National insurance contributions: filling gaps for state pension
To qualify for the full state pension, individuals usually need 35 years of national insurance contributions (NICs). If there are gaps in your record, voluntary contributions may help boost your pension entitlement.
You can only pay voluntary contributions for the past six years. The deadline is 5 April each year. For example, you have until 5 April 2031 to make up gaps for the tax year 2024/25.
Business Asset Disposal Relief and Investors’ Relief
Business Asset Disposal Relief (BADR) and Investors’ Relief allow reduced CGT rates on the disposal of business assets or shares in trading companies.
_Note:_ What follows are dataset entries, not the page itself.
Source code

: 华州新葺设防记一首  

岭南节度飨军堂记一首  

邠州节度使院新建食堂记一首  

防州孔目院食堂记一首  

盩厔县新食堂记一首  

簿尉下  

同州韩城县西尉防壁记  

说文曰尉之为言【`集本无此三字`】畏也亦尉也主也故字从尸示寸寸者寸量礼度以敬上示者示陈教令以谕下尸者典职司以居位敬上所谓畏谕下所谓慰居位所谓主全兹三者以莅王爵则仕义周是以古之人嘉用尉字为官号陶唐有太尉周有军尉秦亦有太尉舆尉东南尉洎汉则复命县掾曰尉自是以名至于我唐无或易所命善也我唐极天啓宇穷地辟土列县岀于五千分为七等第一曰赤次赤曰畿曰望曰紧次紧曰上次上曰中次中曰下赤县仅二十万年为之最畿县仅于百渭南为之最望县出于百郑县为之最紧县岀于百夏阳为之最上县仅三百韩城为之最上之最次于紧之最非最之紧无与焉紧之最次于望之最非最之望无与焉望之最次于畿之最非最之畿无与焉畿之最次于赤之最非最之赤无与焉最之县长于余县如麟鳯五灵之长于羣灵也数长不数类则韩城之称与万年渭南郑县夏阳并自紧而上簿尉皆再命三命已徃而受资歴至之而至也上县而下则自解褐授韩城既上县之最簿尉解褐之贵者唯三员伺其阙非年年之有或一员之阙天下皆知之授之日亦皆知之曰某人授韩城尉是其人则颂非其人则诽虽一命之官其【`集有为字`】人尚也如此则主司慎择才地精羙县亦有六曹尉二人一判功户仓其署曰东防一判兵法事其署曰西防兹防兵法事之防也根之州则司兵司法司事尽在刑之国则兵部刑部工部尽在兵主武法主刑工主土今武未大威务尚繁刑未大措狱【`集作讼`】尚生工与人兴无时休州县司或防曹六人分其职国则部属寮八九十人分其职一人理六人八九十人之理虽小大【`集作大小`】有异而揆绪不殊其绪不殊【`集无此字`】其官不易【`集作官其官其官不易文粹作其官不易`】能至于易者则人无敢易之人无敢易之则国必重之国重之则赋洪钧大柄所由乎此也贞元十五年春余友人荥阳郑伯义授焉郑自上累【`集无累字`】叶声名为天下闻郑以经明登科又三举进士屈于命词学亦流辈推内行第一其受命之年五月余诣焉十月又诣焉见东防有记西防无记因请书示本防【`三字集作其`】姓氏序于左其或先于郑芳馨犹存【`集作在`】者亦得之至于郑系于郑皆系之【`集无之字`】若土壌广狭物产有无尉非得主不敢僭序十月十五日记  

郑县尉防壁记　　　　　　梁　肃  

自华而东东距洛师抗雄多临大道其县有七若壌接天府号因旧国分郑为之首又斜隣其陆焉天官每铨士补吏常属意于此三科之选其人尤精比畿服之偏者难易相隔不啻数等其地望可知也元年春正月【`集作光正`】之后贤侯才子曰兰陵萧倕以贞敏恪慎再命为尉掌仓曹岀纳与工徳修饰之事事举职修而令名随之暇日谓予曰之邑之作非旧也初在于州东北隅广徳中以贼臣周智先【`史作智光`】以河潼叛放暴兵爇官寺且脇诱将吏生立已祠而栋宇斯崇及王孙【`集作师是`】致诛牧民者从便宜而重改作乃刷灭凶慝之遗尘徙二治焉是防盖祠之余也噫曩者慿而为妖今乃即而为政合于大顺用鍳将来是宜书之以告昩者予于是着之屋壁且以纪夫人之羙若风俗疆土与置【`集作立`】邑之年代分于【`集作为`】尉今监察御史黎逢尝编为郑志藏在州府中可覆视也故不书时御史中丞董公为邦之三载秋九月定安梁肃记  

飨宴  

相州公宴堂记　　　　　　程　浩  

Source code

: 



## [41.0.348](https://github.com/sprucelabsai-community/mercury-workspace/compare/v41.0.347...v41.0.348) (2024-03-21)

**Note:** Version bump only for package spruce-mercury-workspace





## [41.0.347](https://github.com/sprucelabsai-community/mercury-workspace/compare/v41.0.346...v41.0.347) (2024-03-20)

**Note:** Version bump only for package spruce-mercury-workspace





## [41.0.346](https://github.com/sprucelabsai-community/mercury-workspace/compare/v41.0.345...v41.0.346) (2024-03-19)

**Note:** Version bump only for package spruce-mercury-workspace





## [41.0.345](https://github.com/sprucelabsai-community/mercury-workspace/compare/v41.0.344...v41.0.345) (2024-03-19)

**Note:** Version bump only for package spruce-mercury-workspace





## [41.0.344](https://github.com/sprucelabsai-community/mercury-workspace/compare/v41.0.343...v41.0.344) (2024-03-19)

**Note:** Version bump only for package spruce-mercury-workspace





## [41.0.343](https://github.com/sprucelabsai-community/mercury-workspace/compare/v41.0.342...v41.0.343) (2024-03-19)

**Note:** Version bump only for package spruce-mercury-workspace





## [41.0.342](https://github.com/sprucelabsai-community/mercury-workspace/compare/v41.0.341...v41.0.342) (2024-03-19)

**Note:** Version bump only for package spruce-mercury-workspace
However, changes in CGT rates from April 2025 and 2026 have reduced the tax savings.
The reduced capital gains tax (CGT) rate for qualifying business disposals has been increased in stages: initially from 10% to 14% from April 2025, and further to 18% from 6 April 2026.
Clients planning disposals of business assets or shares in a qualifying trading company may wish to consider the timing carefully in order to secure the lower rates of tax before the changes come into effect.
Changes to be implemented from April 2026 and beyond
Agricultural and Business Property Relief
From 6 April 2026, the full 100% relief from inheritance tax will be restricted to the first £2.5m of combined agricultural and business property.
Above this £2.5m allowance, impacted individuals will access 50% relief from inheritance tax on qualifying assets and will pay inheritance tax at a reduced effective rate of up to 20%, rather than the standard 40%. This tax can be paid in equal instalments over 10 years interest-free.
Read this ACCA article for detailed guidance and examples on how these changes will impact taxpayers.
National Insurance on pension salary sacrifice schemes
From April 2029 the amount of employee pension contributions made through salary sacrifice that is exempt from National Insurance contributions (NICs) will be capped at £2,000 per year.
Employees who contribute up to £2,000 into their pension each year via salary sacrifice can continue to benefit in full, but employee and employer NICs will be charged in the usual way on the amount above £2,000.
Making Tax Digital for Income Tax – MTD for ITSA
MTD for ITSA for quarterly reporting implementation is phased based on the qualifying income. Those with combined gross trading and property income of:
- over £50,000: Mandatory from 6 April 2026
- over £30,000: Mandatory from 6 April 2027
- over £20,000: Mandatory from 6 April 2028.
Individuals must keep digital records and use functional compatible software to submit quarterly updates and an End of Period Statement (EOPS) to HMRC.
Gross income will be assessed based on the tax return submitted for the year prior to implementation – for example, the 2024/25 return will determine MTD status for 2026.
Updated guidance on implementation and available exemptions can be found on the ACCA MTD hub. Practitioners need to start preparing now with their affected clients with software readiness. To sign up clients for MTD for ITSA, identity verification is required using methods such as the GOV.UK One Login app. Necessary items for sign-up include a Government Gateway user ID and password, National Insurance number, and details of income sources.
Income tax increases from April 2026 onwards
From April 2026, dividend tax rates will increase as follows:
- the ordinary rate rising from 8.75% to 10.75%
- the upper rate rising from 33.75% to 35.75%
- the additional rate remaining at 39.35%.
From April 2027, tax rates on property and savings income will also be increasing as follows:
- basic rate 20% to 22%
- higher rate rising from 40% to 42%
- additional rate rising from 45% to 47%.
As always, any consideration of dividends to be declared prior to the increased tax rates coming into effect must follow the strict legal guidelines under the Companies Act 2006.